The grant would be utilised for social mobilisation activities focused at more than 4,300 high-risk communities in Uttar Pradesh and Bihar.

“This tremendous support comes at a crucial time for the polio eradication effort,” said Gianni Murzi, Unicef Representative in India.

“It allows us to continue our intensive effort to engage with families around the need to protect every child against this disease by ensuring they receive oral polio vaccines.” Murzi said.

He expressed confidence that with support from Rotary, and other partners such as USAID, DFID and the government of Canada, Unicef would be able to ensure strong communication support to the national and state governments throughout 2008.

In 2007, Bihar surpassed Uttar Pradesh in the number of polio cases. While Bihar reported 477 cases last year as against 61 cases in 2006, Uttar Pradesh showed a remarkable progress by reporting 337 cases as against nearly 600 cases in 2006.

The current grant comes on top of another $3 million grant awarded to Unicef in November 2007 for polio communication activities this year, said Alka Gupta, a communication officer with Unicef.

Rotary International also extended $2.65 million grant to WHO, which will be used to support high-quality surveillance for polioviruses by its National Polio Surveillance Project – India, the UN body said.

WHO representative to India Salim Habayeb said: “Good quality surveillance for communicable childhood diseases, most notably including polio, is central to the success of India’s development efforts and its national programmes under the overall umbrella of the government’s commendable National Rural Health Mission.”

“Rotary International is a cherished partner and its generous funding to WHO’s technical support will ensure the continuation of high-quality surveillance and the sustainability of technical assistance and capacity-building provided by WHO to confront preventable childhood diseases in India,” he added.

Deepak Kapur, Chairman, India National Polio-Plus Committee of Rotary International, said that intensifying communication efforts now is critical to breaking virus transmission.
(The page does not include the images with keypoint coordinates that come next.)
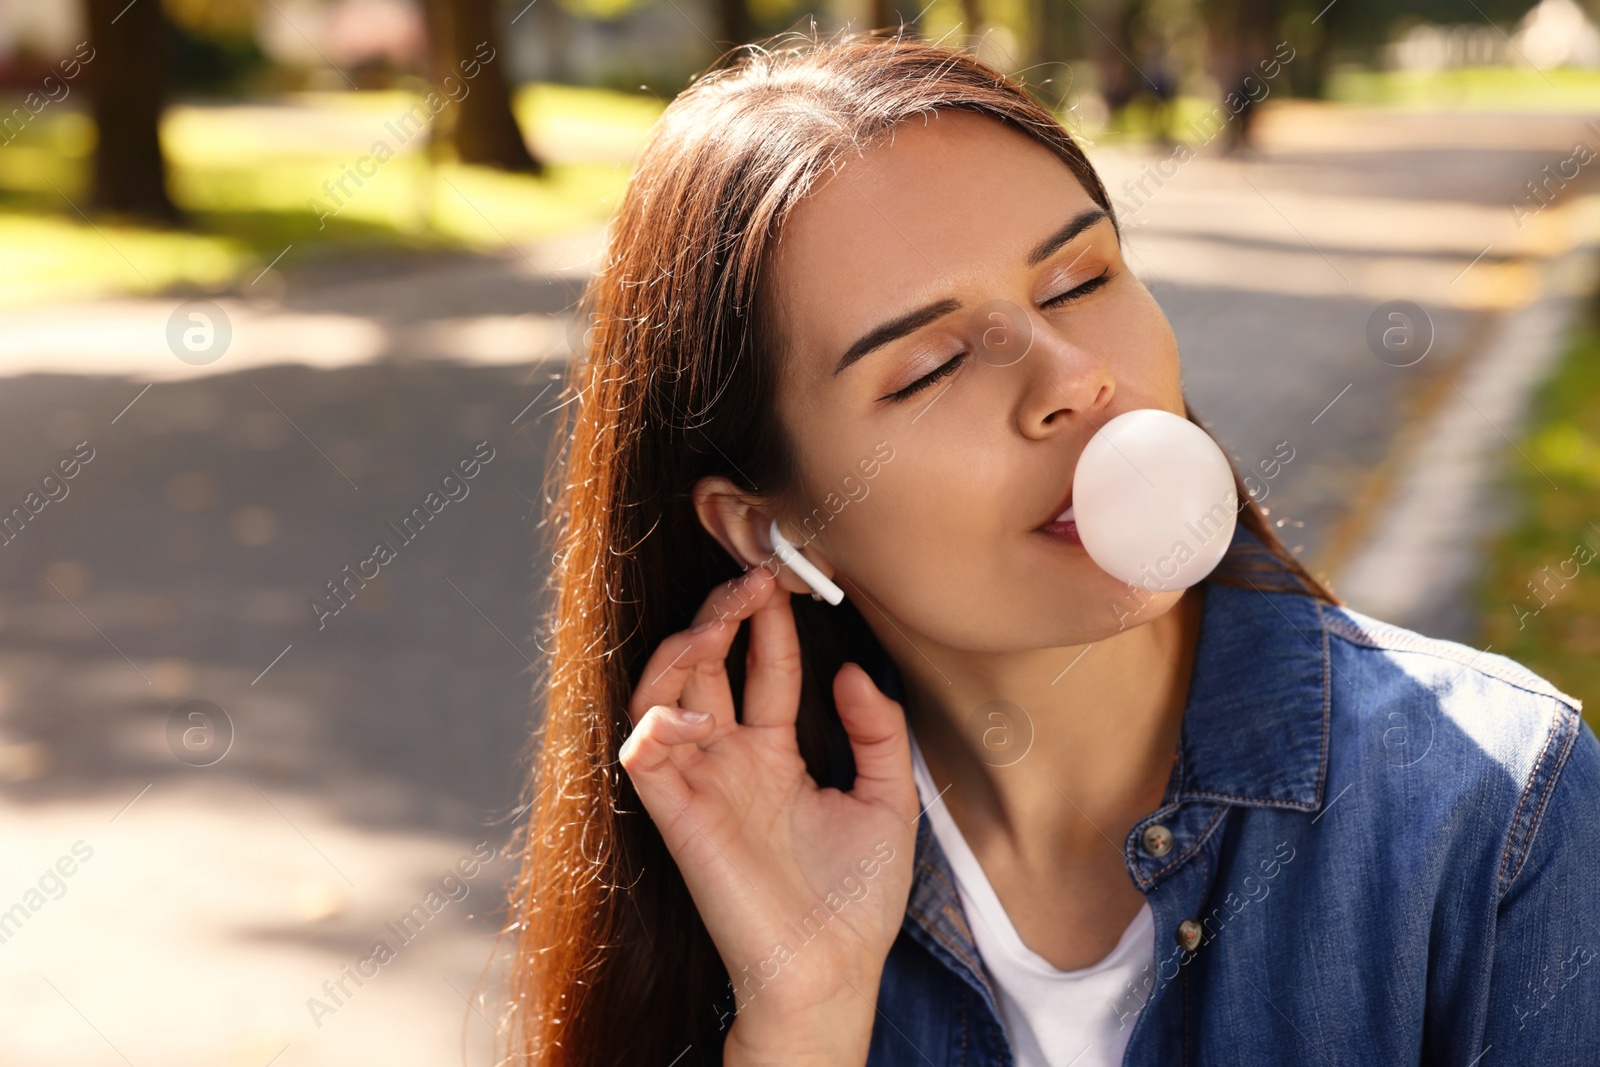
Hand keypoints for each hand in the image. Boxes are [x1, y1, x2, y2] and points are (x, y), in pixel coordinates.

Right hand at [619, 565, 918, 1063]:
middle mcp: (732, 762)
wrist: (830, 973)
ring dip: (682, 652)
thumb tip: (850, 669)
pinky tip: (692, 711)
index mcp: (776, 756)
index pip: (764, 671)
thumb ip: (878, 732)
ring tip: (717, 623)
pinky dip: (655, 723)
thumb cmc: (857, 901)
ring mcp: (702, 785)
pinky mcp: (679, 817)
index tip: (785, 580)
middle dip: (720, 617)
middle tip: (750, 582)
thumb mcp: (889, 800)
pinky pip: (645, 756)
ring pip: (662, 696)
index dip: (770, 625)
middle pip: (705, 669)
“We have made unprecedented progress in the last few months in stopping the transmission of Type 1 (most virulent form of virus) polio in parts of Uttar Pradesh that had never been polio-free.

“Now is the time to step up the momentum to get polio out of India forever. Communication is necessary in getting families to understand the benefits of immunization and is a critical piece of the overall strategy to make that happen. This investment with UNICEF will help us get to our goal faster,” he said.

Among other initiatives, this fund, the Unicef said, will help it deploy 4,045 community mobilisers in 40 districts of Uttar Pradesh and Bihar. It will also seek the experts’ help to ward off religious reservation on polio immunisation drive and carry out education, information and communication campaigns there.